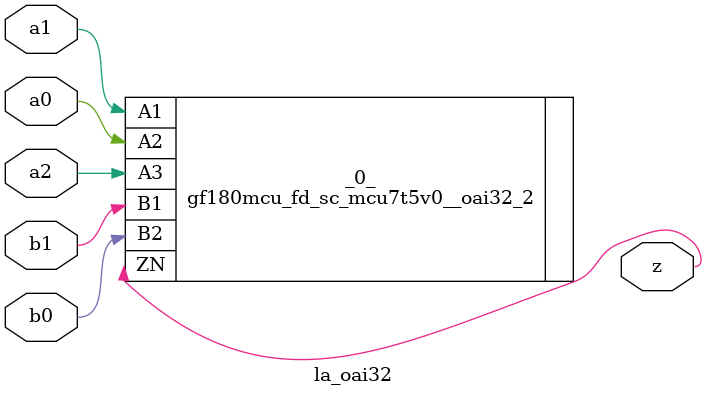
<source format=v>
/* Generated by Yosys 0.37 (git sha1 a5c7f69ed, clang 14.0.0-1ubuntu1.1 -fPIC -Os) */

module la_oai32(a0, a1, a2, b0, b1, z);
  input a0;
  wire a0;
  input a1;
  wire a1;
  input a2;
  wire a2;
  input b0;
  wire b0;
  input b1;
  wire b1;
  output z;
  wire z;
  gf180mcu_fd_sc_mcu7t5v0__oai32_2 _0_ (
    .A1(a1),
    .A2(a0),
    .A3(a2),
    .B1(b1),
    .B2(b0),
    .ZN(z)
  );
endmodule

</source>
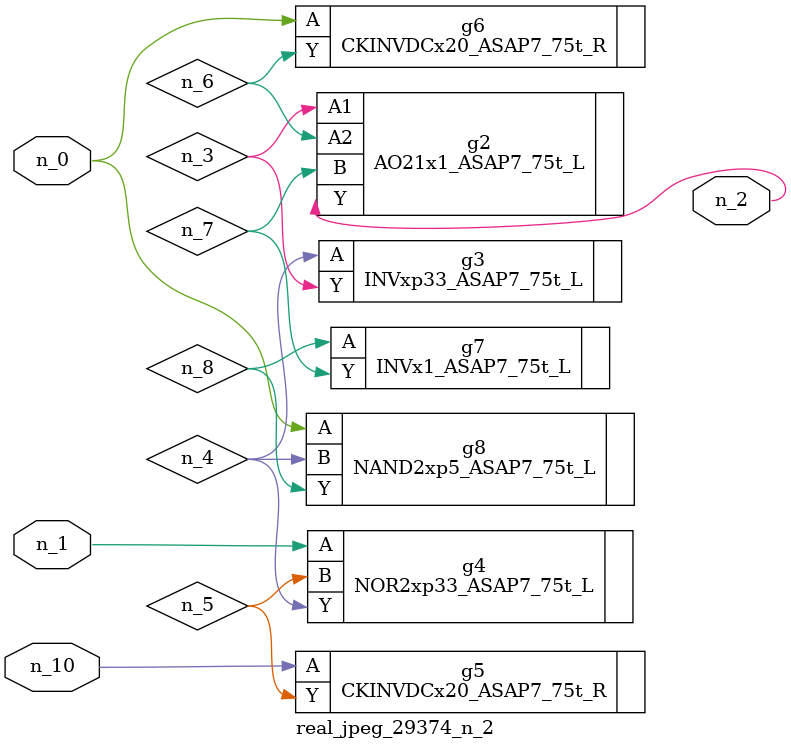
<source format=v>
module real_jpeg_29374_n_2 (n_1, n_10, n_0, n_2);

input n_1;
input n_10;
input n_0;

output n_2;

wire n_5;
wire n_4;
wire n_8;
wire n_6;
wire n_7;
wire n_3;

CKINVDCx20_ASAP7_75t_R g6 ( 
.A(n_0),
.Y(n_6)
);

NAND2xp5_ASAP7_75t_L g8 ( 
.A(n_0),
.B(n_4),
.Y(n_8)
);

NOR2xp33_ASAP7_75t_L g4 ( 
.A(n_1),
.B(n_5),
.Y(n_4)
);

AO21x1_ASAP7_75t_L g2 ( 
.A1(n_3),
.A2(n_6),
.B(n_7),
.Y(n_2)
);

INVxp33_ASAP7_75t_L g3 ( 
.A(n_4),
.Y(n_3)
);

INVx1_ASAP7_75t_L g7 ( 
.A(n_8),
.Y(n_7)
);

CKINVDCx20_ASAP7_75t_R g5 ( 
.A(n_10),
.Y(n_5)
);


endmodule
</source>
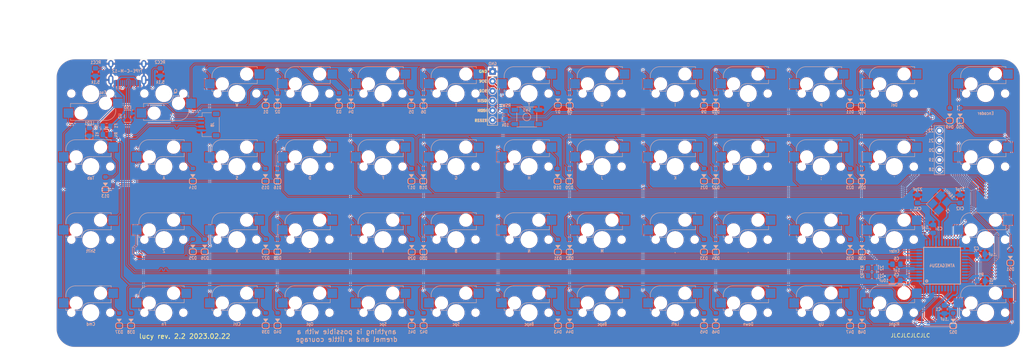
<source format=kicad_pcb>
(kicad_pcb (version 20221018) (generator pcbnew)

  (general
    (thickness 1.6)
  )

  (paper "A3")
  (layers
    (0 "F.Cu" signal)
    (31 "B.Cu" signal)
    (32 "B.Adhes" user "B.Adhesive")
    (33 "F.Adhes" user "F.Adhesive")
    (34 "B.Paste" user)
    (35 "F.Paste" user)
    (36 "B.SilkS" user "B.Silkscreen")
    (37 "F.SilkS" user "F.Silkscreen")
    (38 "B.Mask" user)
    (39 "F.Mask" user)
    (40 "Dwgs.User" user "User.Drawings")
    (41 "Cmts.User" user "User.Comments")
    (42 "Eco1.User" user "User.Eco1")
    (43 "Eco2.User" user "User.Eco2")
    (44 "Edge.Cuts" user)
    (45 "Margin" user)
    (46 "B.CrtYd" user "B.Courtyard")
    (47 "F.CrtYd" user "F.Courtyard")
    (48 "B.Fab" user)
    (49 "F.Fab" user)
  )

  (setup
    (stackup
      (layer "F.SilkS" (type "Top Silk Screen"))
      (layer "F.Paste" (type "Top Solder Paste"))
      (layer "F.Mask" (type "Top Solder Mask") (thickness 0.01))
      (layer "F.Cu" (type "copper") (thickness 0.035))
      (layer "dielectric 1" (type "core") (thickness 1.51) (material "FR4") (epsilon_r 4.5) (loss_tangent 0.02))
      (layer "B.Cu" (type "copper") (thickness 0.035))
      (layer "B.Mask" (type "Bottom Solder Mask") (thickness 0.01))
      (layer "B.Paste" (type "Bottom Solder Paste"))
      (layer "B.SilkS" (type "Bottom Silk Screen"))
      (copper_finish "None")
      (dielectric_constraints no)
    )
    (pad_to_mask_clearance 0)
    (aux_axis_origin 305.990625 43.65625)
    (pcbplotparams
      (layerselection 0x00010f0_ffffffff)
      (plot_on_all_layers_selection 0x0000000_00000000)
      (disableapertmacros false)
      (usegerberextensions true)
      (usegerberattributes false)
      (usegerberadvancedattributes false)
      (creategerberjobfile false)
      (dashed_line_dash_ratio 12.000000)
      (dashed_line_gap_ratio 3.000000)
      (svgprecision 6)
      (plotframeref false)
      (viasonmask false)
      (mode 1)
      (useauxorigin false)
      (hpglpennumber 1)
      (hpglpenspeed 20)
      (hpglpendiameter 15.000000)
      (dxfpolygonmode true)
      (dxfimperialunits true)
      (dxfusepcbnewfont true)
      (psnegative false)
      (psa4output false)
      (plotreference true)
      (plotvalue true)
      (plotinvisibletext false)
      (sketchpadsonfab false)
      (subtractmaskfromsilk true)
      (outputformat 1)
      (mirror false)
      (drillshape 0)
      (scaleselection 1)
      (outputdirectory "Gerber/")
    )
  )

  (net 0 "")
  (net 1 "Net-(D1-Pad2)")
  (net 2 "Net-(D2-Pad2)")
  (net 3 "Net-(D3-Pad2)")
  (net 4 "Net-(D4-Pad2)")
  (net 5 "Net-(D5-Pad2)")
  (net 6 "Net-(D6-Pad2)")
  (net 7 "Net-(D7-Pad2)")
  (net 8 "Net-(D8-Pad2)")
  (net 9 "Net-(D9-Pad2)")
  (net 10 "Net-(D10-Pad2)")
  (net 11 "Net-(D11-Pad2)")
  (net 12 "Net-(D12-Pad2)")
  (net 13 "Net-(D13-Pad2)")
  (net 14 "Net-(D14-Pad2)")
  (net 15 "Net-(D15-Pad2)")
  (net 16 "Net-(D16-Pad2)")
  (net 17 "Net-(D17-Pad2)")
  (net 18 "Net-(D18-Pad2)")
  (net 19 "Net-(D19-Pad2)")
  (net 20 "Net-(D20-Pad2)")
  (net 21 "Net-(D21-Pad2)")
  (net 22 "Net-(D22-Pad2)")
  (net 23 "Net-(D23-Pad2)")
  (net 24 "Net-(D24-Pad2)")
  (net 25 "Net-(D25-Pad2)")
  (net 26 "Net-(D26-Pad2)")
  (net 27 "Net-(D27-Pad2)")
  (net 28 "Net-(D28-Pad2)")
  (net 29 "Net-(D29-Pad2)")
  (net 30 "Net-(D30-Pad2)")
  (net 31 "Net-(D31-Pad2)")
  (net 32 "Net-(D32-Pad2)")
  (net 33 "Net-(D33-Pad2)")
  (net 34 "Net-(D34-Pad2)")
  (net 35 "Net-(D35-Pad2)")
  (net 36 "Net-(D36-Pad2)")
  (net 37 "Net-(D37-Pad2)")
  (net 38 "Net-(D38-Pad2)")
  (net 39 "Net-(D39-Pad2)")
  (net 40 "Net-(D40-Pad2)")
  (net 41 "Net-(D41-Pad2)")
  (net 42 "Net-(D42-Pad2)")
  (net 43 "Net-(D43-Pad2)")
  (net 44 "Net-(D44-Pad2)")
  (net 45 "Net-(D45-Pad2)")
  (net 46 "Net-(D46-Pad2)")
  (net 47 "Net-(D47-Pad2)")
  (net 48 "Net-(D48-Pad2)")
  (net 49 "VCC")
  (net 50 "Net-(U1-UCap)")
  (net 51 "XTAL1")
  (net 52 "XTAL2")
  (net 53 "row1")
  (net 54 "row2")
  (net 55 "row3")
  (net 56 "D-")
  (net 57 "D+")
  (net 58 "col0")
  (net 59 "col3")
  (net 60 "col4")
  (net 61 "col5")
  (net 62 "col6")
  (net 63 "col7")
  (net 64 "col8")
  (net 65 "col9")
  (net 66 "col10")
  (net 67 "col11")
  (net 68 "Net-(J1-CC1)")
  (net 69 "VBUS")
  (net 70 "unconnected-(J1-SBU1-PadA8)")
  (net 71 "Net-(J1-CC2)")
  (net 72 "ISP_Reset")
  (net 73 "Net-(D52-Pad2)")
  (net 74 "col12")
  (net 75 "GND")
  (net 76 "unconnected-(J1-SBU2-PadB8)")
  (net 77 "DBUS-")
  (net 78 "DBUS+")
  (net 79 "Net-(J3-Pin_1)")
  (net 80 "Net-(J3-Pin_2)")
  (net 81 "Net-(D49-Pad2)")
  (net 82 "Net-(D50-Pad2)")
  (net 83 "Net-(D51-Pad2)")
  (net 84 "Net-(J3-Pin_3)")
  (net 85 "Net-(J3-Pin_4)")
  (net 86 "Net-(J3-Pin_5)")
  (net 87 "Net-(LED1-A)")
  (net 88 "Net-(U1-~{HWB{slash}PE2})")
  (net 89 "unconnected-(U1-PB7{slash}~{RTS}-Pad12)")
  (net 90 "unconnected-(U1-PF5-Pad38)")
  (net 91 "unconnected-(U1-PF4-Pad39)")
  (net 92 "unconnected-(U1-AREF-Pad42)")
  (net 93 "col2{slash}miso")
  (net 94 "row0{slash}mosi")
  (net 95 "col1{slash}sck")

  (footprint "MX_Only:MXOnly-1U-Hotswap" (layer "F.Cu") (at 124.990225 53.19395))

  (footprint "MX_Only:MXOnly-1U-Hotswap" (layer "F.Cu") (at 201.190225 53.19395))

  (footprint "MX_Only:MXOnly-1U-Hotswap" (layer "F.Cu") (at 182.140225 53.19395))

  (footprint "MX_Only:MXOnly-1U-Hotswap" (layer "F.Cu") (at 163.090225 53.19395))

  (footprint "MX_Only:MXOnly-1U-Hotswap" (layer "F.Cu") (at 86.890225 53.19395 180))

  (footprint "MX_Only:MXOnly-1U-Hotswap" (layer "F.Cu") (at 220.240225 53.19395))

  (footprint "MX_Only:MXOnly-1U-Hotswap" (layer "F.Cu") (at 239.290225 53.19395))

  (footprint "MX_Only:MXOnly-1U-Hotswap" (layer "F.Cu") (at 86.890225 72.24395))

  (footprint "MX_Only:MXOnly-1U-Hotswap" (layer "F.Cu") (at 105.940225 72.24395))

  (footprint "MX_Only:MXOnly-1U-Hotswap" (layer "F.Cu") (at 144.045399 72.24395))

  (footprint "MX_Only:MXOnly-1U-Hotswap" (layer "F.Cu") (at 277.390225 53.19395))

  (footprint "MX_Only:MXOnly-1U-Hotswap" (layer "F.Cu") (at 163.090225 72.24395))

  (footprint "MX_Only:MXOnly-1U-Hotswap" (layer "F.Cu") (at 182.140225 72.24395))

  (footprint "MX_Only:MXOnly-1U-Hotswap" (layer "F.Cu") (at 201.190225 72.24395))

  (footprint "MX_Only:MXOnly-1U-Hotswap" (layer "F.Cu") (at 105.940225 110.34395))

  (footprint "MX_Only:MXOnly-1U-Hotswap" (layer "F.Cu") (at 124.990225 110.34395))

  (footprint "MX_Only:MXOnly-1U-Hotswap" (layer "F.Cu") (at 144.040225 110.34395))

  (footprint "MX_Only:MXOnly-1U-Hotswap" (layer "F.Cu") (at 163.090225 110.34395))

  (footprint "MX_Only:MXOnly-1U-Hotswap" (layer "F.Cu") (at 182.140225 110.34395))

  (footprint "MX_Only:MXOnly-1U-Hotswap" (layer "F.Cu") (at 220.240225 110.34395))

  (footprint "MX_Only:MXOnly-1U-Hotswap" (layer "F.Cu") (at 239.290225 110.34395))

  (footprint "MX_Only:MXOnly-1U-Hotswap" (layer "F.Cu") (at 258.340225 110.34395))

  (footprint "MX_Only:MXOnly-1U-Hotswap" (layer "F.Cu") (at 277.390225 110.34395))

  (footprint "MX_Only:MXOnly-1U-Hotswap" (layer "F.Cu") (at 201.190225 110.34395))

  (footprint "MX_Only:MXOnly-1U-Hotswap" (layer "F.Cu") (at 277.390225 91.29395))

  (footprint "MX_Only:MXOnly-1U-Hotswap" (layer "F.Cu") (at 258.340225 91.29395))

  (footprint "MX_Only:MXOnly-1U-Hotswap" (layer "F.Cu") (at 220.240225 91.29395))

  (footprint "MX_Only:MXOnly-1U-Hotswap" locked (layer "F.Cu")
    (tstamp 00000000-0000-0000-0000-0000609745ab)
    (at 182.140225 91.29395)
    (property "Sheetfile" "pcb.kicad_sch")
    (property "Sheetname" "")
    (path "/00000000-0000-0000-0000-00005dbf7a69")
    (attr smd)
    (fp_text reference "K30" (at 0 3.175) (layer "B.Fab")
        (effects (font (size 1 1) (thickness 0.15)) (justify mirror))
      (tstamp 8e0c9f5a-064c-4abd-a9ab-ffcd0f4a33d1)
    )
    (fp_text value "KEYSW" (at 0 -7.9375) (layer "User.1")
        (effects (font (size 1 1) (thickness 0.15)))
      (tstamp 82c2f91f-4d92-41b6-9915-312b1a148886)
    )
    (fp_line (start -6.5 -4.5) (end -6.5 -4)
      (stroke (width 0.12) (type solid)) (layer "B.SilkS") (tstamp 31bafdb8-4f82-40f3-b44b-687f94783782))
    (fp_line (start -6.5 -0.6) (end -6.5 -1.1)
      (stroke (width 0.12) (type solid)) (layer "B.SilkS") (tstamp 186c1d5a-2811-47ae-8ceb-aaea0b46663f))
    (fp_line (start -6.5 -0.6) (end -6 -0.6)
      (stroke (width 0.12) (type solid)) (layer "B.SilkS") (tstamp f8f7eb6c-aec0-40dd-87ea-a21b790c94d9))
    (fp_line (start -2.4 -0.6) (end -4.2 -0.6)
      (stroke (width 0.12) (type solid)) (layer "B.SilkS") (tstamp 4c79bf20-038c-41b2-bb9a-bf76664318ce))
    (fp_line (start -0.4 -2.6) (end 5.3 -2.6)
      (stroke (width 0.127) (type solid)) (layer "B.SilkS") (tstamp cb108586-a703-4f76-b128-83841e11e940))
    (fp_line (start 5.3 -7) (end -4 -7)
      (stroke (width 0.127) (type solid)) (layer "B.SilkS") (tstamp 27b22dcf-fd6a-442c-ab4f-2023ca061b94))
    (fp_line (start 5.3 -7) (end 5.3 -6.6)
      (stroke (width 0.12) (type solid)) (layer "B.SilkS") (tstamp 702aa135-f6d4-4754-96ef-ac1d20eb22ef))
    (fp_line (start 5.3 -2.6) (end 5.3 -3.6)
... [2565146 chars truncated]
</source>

_ _ _ _

(REQUIRED ACTION): In the listing above, count the lines that contain "wire". Give the number and nothing else.

(PROBLEM SOLUTION): 12